Travail demandé 1:
Modifiez le texte sur la prière de Jésus en réécrivant la partie qui s'ouvre sur les mots contenant « La prière de » et se ferme sur « de l’Orthodoxie priante. », avec « Russie » remplacé par « Grèce ».
Travail demandé 2:
Prolongez le texte sur la prière de Jésus au-delà de sa dernière phrase.

[Passage extrait]

La pesanteur de notre condition

Le mot « pitié » signifie amour qui agit, qui travaille à donner le pardon et la libération. À voir pitié de l’autre, c’est l’aider à se relever en lui donnant les moyens de se guérir, c’est lui pardonner une faute, même s’il la refait plusieurs fois. Pardonner, c’est miser à nouveau sur une nouvelle relation avec l’autre. Pitié … c’est un don librement consenti.La prière se termine par le mot « pécheur » qui évoque la pesanteur de notre condition humaine.

Avec les Icônes

La prière de Jésus est donc une affirmation de foi en Jésus, fils de Marie et Christ, Messie et messager de Dieu, homme et Dieu.C’est ce visage de Dieu-homme que représentent les icônes. Placées dans l’intimité de la chambre ou de la salle de séjour, elles nous aident à vivre en présence de Jésus, nous mettent en « intimité » pour prier.Cette prière simple, d’abandon, a très vite dépassé le monde des moines du Mont Athos pour se répandre dans les pays orthodoxes, notamment en Russie. Aujourd’hui, elle est, en Occident, l’expression privilégiée de l’Orthodoxie priante.

[/Passage extrait]
[Informations fournies]

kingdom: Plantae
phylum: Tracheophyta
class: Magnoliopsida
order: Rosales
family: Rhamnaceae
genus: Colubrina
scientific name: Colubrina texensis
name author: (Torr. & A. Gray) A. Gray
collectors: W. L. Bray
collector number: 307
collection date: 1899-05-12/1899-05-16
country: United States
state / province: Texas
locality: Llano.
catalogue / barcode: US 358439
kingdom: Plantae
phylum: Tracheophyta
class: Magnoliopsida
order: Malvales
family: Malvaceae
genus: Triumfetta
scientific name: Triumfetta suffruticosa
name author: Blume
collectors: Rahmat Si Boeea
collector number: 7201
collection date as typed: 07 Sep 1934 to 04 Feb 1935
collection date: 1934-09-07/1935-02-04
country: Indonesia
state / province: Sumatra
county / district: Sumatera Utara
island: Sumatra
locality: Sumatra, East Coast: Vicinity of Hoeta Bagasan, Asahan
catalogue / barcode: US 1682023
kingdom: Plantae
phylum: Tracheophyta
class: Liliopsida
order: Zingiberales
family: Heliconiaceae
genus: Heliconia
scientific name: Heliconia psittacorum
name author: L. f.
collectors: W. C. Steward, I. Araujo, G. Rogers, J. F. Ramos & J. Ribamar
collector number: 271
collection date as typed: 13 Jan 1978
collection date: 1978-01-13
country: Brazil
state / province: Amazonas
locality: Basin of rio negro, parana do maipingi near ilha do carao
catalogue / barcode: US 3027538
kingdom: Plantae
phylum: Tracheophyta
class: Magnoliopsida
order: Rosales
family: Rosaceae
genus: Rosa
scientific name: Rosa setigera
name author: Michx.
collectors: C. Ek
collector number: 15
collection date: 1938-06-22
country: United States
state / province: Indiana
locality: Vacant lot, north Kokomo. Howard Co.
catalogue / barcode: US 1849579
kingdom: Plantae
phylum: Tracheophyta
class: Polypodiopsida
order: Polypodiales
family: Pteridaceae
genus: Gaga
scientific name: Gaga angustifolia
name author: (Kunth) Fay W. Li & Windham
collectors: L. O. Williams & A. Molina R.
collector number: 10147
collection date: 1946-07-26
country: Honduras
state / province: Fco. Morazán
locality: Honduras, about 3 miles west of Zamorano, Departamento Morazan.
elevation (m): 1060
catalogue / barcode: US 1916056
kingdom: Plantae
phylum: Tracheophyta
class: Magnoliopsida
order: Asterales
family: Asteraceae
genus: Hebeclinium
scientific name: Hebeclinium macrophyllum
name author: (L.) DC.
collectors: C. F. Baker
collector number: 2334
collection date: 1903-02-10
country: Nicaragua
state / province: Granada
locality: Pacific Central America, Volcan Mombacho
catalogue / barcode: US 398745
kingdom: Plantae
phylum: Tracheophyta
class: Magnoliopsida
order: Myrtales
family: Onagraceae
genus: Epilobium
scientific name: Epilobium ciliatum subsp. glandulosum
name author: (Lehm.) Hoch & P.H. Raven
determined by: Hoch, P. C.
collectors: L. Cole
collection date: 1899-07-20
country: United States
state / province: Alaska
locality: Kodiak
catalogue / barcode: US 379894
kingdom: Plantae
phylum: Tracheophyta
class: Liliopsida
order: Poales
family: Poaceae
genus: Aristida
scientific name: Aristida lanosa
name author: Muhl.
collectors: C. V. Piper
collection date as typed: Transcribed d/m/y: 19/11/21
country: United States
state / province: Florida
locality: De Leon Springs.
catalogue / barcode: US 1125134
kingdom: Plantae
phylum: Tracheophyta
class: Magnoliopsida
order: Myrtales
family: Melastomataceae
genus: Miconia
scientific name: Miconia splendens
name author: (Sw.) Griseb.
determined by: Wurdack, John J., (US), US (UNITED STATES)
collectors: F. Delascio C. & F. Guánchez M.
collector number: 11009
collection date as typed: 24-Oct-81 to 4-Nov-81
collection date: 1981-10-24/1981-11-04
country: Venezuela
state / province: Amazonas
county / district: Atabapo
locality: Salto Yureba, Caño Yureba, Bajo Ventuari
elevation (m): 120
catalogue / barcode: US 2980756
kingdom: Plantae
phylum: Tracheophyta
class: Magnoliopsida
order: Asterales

[/Informations fournies]

Zone de réponse 1:
La prière de Jésus est donc une affirmation de foi en Jésus, fils de Marie et Christ, Messie et messager de Dieu, homme et Dieu.C’est ce visage de Dieu-homme que représentent les icônes. Placées dans l’intimité de la chambre ou de la salle de séjour, elles nous aident à vivre en présence de Jésus, nous mettent en « intimité » pour prier.Cette prière simple, d’abandon, a très vite dépassé le monde des moines du Mont Athos pour se répandre dans les pays orthodoxes, notamment en Grèce. Aujourd’hui, elle est, en Occident, l’expression privilégiée de l’Orthodoxie priante.

Zone de réponse 2:
Facile à employer

Si la pratique de cette prière s’est ainsi propagée, c’est qu’en plus de sa profonde simplicité, son emploi est facile.Comment prier du plus profond de notre être ? La tradition orthodoxe insiste pour qu’on entrelace prière et respiration l’une avec l’autre. Cette fois on dira dans l’inspiration : « Jésus-Christ, Fils de Dieu », et dans l’expiration : « Aie pitié de moi, pécheur ».Chacun peut, bien sûr, modifier ou simplifier la formule selon ses goûts, ses préoccupations, son rythme, son humeur, soit de vive voix, soit en pensée :
– « Seigneur, apprends-moi à t’aimer » – « Seigneur, pardonne-moi » – « Jésus, viens » – « Jésus, au secours » – « Jésus, merci » – « Jésus, Jésus ».

Jésus devient alors le compagnon de chaque instant. Jour et nuit, il rythme notre vie d’une manière surprenante. Malades, vieillards s’y apaisent. Chacun y trouve force et silence, même dans le bruit.Les débutants feront peut-être bien de décider qu’ils prieront ainsi d’abord seulement quelques instants par jour. De même que, pour apprendre à nager, il faut se mettre à l’eau, de même faut-il se jeter dans le Nom de Jésus, sans hâte ni tension.

Une prière mécanique ? Non

Cette prière peut paraître mécanique, elle ne l’est pas. C’est une invitation de Dieu et une réponse de l’homme, réponse qui conduit à l’abandon, nous met à la disposition de Dieu. nous fait gravir les marches du silence. Pour cela : écarter la radio, ou les disques, et accepter de rester seul, sans bruit.La prière de Jésus nous intériorise : elle nous mène au-dedans de nous, dans des régions souvent insoupçonnées, et calmes. À partir de là, nous pouvons mieux nous comprendre nous-mêmes et comprendre les autres. Nous décodons notre mystère, nous nous déplions, nous nous ouvrons aux autres.

De quoi aurais-je peur ?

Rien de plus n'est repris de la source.